JAKARTA - Sarwendah Tan melalui kuasa hukumnya mengungkapkan kekecewaan karena sang mantan suami, Ruben Onsu, melayangkan gugatan hak asuh anak ke Pengadilan Negeri Jakarta Selatan, pada 30 Juni 2026.
Padahal, kedua belah pihak sebelumnya telah sepakat untuk bertemu secara langsung dan membahas konflik mereka, pada 11 Juli mendatang. Namun sebelum jadwal itu tiba, Ruben lebih dulu melayangkan gugatannya ke pengadilan.
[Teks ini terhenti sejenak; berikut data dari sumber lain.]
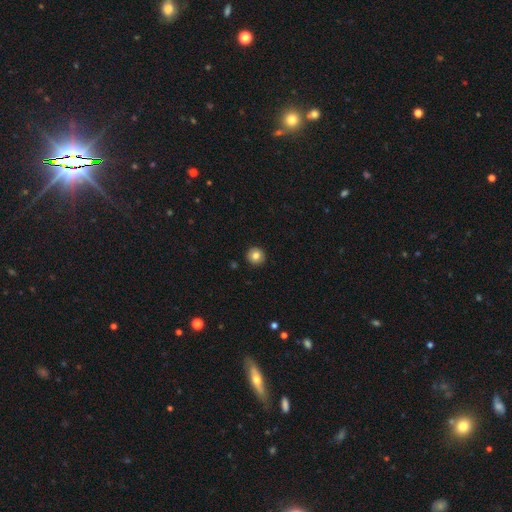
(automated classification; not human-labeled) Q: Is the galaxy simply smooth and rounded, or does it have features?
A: smooth — 81%.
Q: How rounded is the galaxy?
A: round — 95%.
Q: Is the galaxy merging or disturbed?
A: none — 93%.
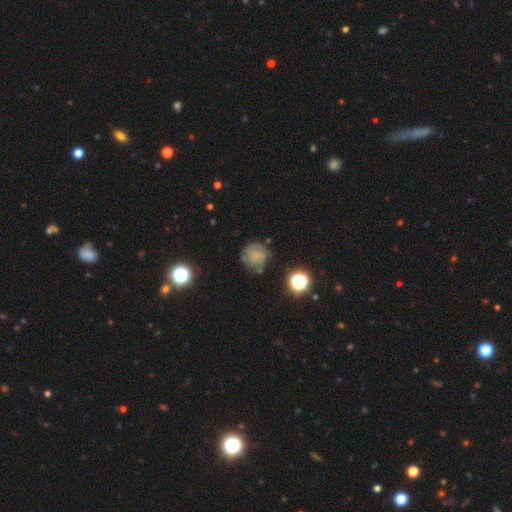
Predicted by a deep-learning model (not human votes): Q: Smooth or featured?
A: smooth (46%); runner-up: featured or disk (39%)
Q: Merging?
A: none (60%); runner-up: minor disturbance (24%)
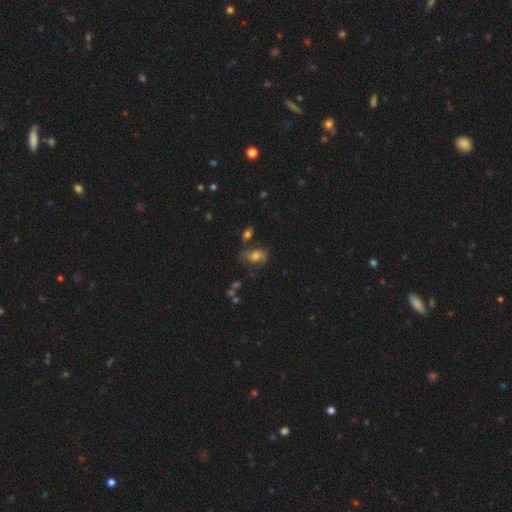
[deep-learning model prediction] Smooth or featured? Predicted: smooth (p=0.58). How rounded? Predicted: in between (p=0.76). Merging? Predicted: none (p=0.49).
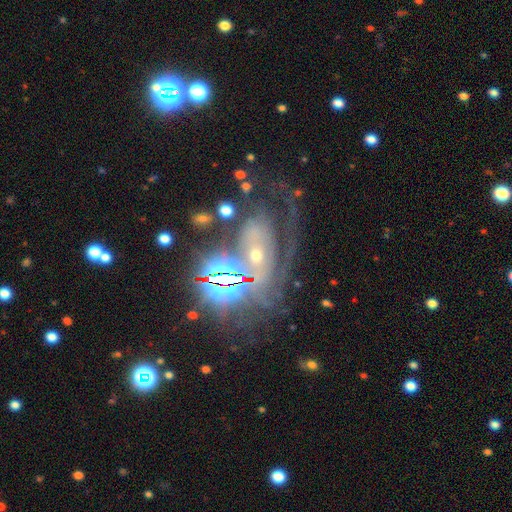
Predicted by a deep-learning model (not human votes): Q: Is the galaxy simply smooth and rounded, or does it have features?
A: featured or disk — 63%.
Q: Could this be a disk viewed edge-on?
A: no — 92%.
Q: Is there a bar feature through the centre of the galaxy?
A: no — 62%.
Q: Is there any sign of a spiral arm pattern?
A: yes — 74%.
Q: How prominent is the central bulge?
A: small — 60%.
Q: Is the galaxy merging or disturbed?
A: none — 42%.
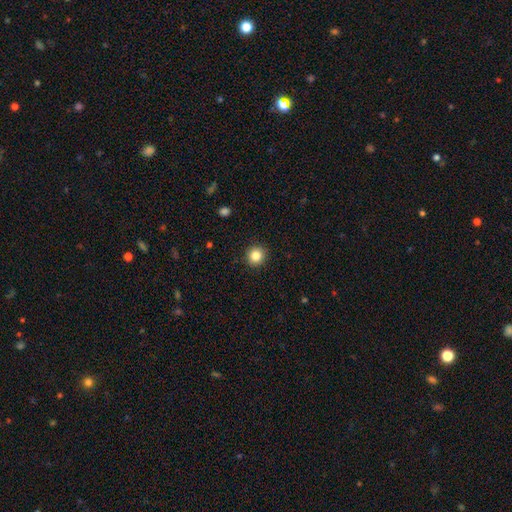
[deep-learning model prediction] Overall: smooth (85%). How rounded: round (93%). Merging: none (92%).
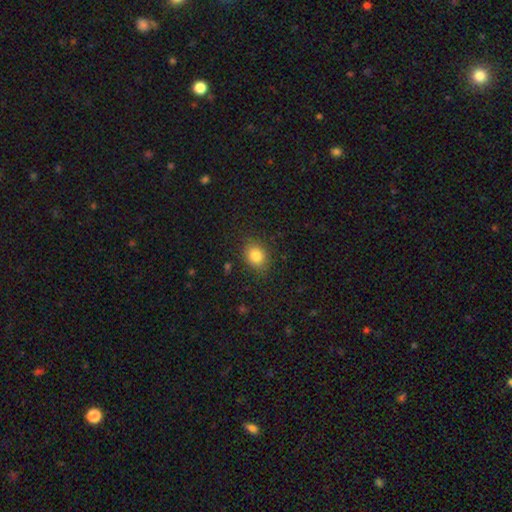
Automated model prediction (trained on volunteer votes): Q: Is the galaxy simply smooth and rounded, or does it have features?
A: smooth — 83%.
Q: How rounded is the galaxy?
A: round — 54%.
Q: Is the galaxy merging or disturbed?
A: none — 83%.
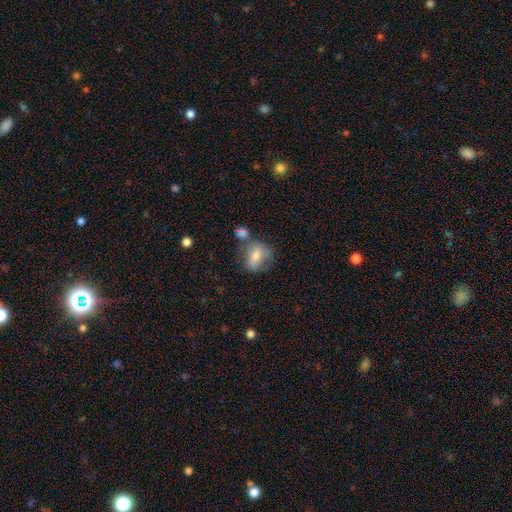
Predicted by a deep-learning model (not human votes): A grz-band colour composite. It shows a smooth galaxy with no disk features (66%) that is in between round and cigar-shaped (64%). Merging: none (44%).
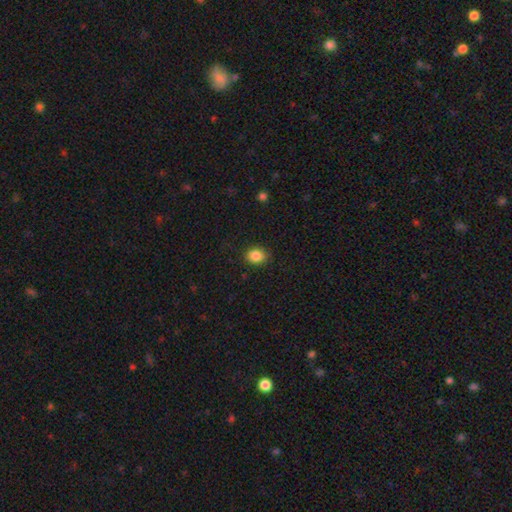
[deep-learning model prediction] Morphology: type=smooth (86%); roundness=round (62%); merging=none (85%).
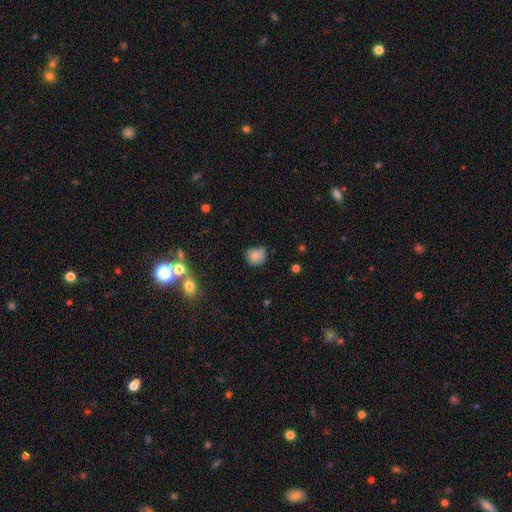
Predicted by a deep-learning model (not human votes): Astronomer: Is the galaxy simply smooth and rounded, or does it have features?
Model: smooth — 77%.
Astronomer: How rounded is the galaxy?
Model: round — 76%.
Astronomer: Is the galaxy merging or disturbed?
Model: none — 60%.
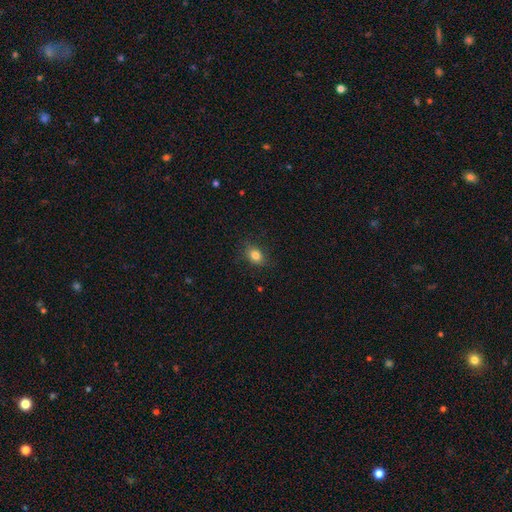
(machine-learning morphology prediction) type=smooth (83%); roundness=in between (66%); merging=none (83%).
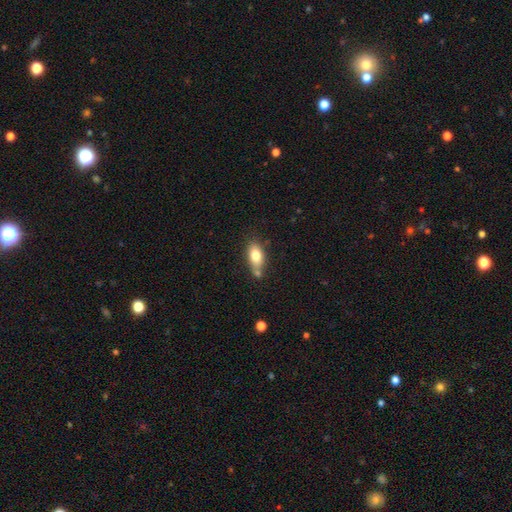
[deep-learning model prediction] A smooth galaxy with no disk features (78%) that is in between round and cigar-shaped (86%).

Vote fractions:
- Smooth or featured? smooth: 78% / featured or disk: 14% / star or artifact: 8%
- How rounded? in between: 86% / cigar-shaped: 7% / round: 7%
- Merging? none: 56% / minor disturbance: 20% / merger: 19% / major disturbance: 5%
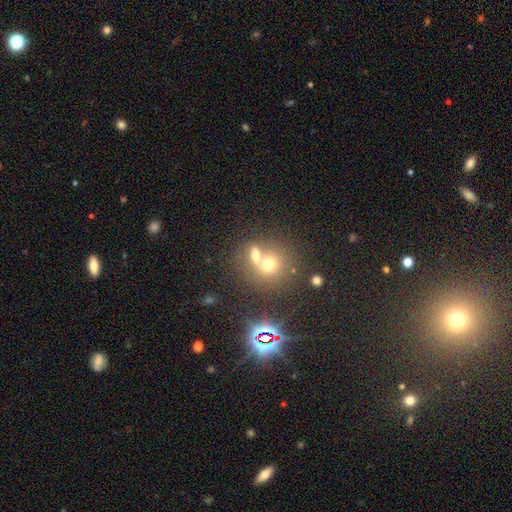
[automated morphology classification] Smooth or featured?
  - smooth: 65% *
  - featured or disk: 18%
  - star or artifact: 17%
How rounded?
  - round: 63% *
  - in between: 35%
  - cigar-shaped: 2%
Merging?
  - merger: 56% *
  - none: 33%
  - minor disturbance: 7%
  - major disturbance: 4%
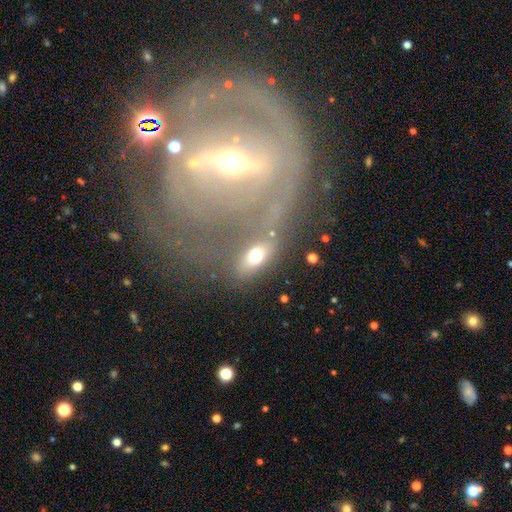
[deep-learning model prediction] Smooth or featured?
  - smooth: 62% *
  - featured or disk: 21%
  - star or artifact: 16%
How rounded?
  - in between: 73% *
  - round: 14%
  - cigar-shaped: 12%
Merging?
  - none: 66% *
  - minor disturbance: 14%
  - merger: 12%
  - major disturbance: 9%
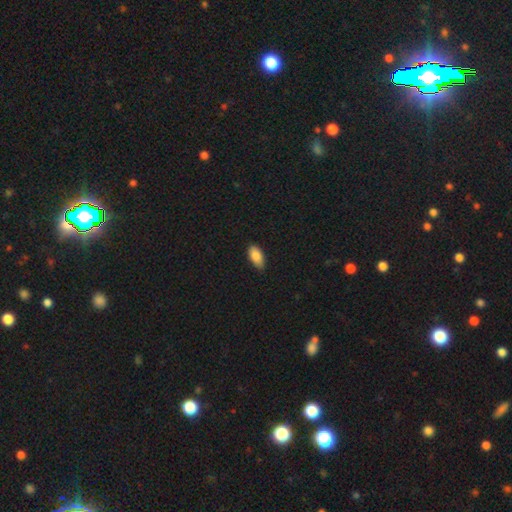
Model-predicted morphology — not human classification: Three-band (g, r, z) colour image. It shows a smooth galaxy with no disk features (86%) that is in between round and cigar-shaped (92%). Merging: none (81%).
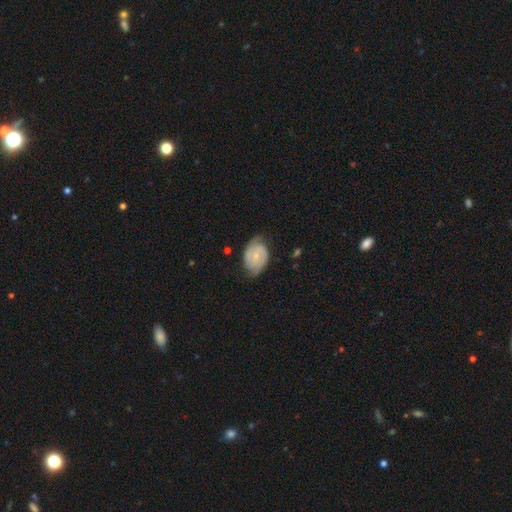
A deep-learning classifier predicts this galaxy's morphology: type=featured or disk (70%); edge-on=no (97%); bar=no (61%); spiral arms=yes (88%); winding=tight (47%); arm count=2 (77%); bulge=small (61%); merging=none (65%).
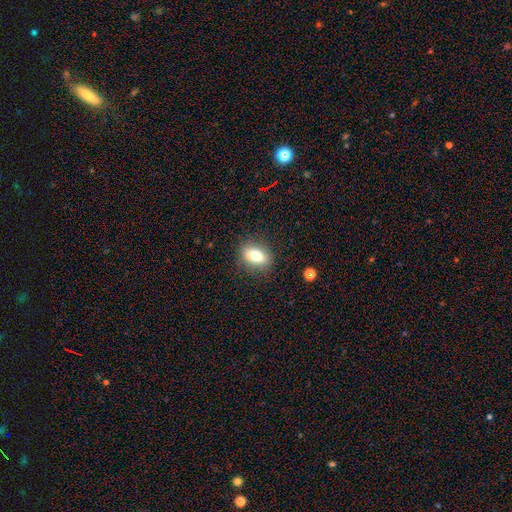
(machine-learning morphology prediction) Smooth or featured?
  - smooth: 74% *
  - featured or disk: 16%
  - star or artifact: 10%
How rounded?
  - in between: 78% *
  - round: 17%
  - cigar-shaped: 5%
Merging?
  - none: 84% *
  - minor disturbance: 12%
  - major disturbance: 3%
  - merger: 1%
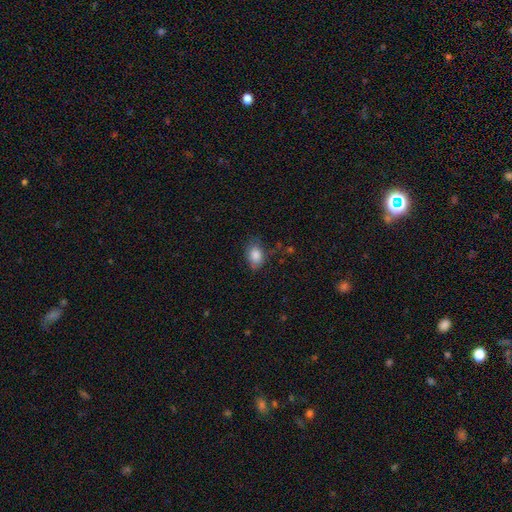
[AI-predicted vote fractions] A smooth galaxy with no disk features (85%) that is in between round and cigar-shaped (84%). Merging: none (64%).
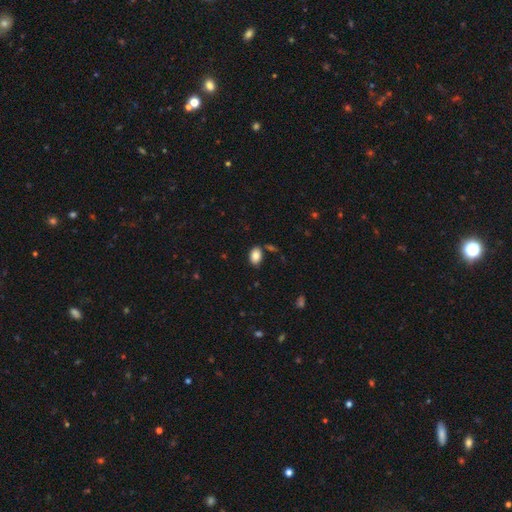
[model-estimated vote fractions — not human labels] The model was most divided on "merging": none: 79%, minor disturbance: 13%, merger: 6%, major disturbance: 3%. More confident: how rounded — in between (88%); smooth or featured — smooth (84%).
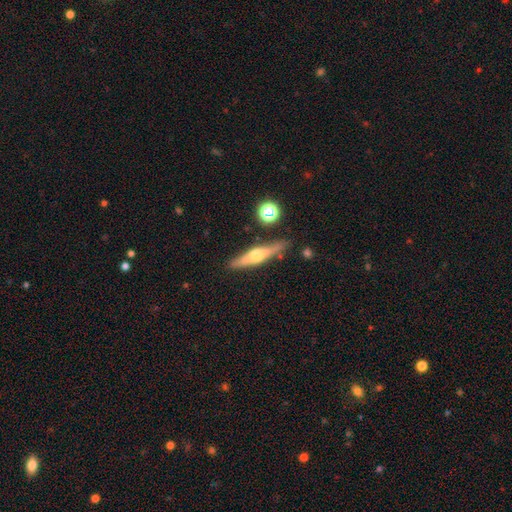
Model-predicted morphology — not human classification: Smooth or featured? featured or disk (68%)
Edge-on disk? yes (96%)
Edge-on bulge? rounded (92%)
Merging? none (84%)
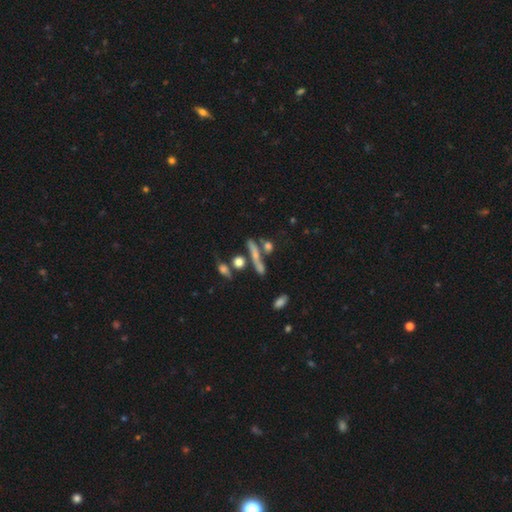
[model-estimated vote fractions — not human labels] Morphology: type=featured or disk (41%); merging=none (56%).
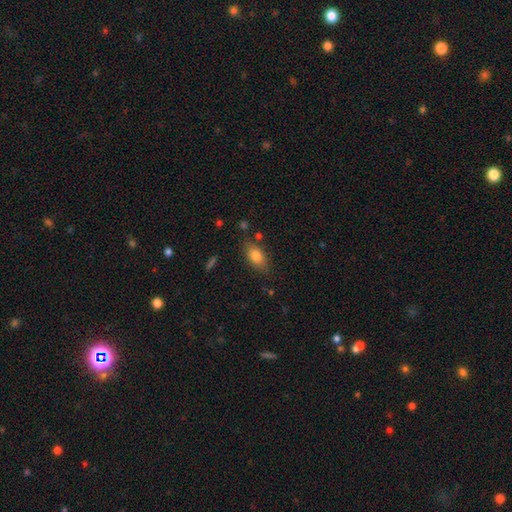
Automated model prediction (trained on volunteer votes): smooth-or-featured: smooth: 81% | featured or disk: 11% | star or artifact: 8%
  how-rounded: in between: 86% | round: 8% | cigar-shaped: 5%
  merging: none: 75% | minor disturbance: 17% | major disturbance: 5% | merger: 4%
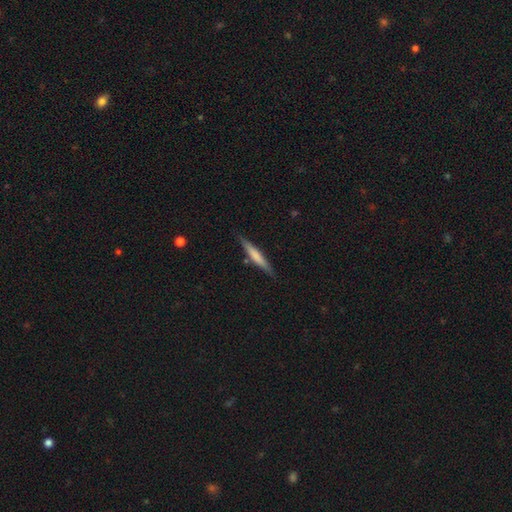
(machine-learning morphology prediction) smooth-or-featured: smooth: 60% | featured or disk: 35% | star or artifact: 5%
  how-rounded: cigar-shaped: 93% | in between: 6% | round: 1%
  merging: none: 84% | minor disturbance: 11% | merger: 3% | major disturbance: 2%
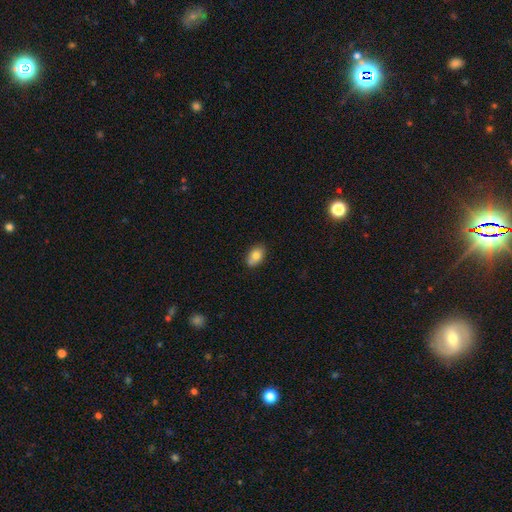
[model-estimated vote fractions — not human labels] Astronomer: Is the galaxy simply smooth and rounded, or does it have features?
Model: smooth — 82%.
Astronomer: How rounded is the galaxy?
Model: in between — 88%.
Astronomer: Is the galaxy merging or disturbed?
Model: none — 75%.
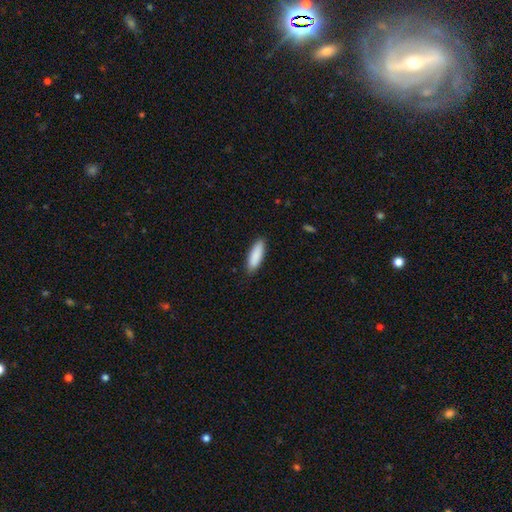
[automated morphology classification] Smooth or featured? smooth (89%)
How rounded? in between (51%)
Merging? none (87%)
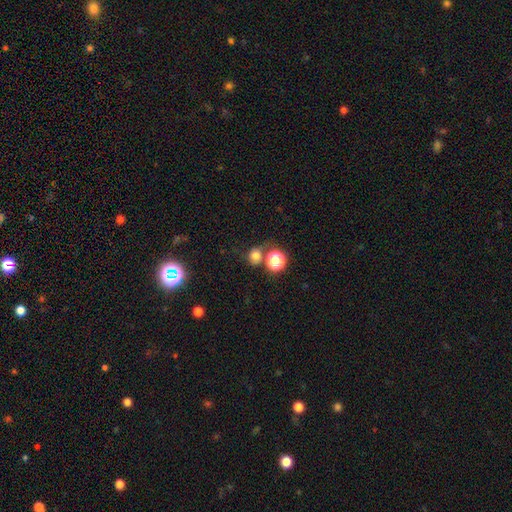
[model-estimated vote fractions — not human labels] smooth_or_featured: smooth (p=0.74) [alt: star or artifact p=0.19]
how_rounded: round (p=0.82) [alt: in between p=0.17]
merging: none (p=0.62) [alt: merger p=0.20]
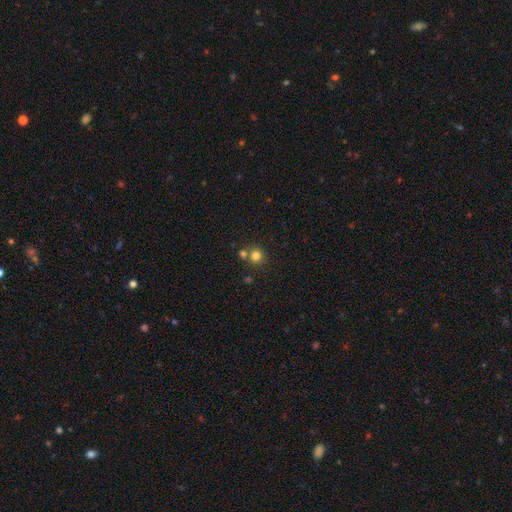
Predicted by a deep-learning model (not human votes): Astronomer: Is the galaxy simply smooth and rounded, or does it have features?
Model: smooth — 80%.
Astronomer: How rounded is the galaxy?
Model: round — 91%.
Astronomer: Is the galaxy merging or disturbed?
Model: none — 65%.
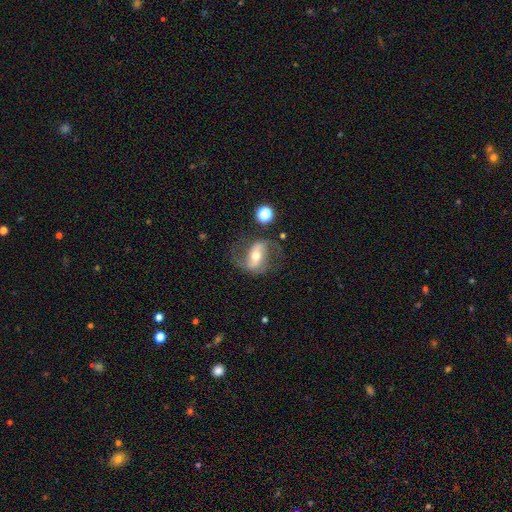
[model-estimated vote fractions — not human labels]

Atas keputusan itu, Chris Sam Siwu mempertanyakan komitmen Ruben dan kuasa hukumnya dalam menyelesaikan konflik. “Kami sebenarnya kecewa. Seharusnya kan ketemu tanggal 11 Juli. Tapi ini belum terlaksana sudah mengajukan gugatan,” imbuhnya.
Chris mengaku, awalnya Sarwendah berharap persoalan hak asuh anak bisa dibicarakan secara kekeluargaan lewat pertemuan tersebut. Namun karena tiba-tiba kubu Ruben mengajukan gugatan, pihak Sarwendah merasa hal tersebut cukup membingungkan.
“Kami menghormati keputusan pihak RO sebenarnya. Tapi, menurut kami, ini lucu saja. Logikanya di mana? Ya, seharusnya kan kita duduk bareng dulu pada 11 Juli 2026. Tapi belum juga bertemu kok sudah ada gugatan saja?” tuturnya menambahkan.
Namun Chris Sam Siwu menegaskan, aksi Ruben melayangkan gugatan hak asuh anak tidak menjadikan komunikasi antara kedua belah pihak terputus. Ia mengatakan, masih ada kemungkinan pembahasan dilakukan saat sidang mediasi pada 15 Juli 2026.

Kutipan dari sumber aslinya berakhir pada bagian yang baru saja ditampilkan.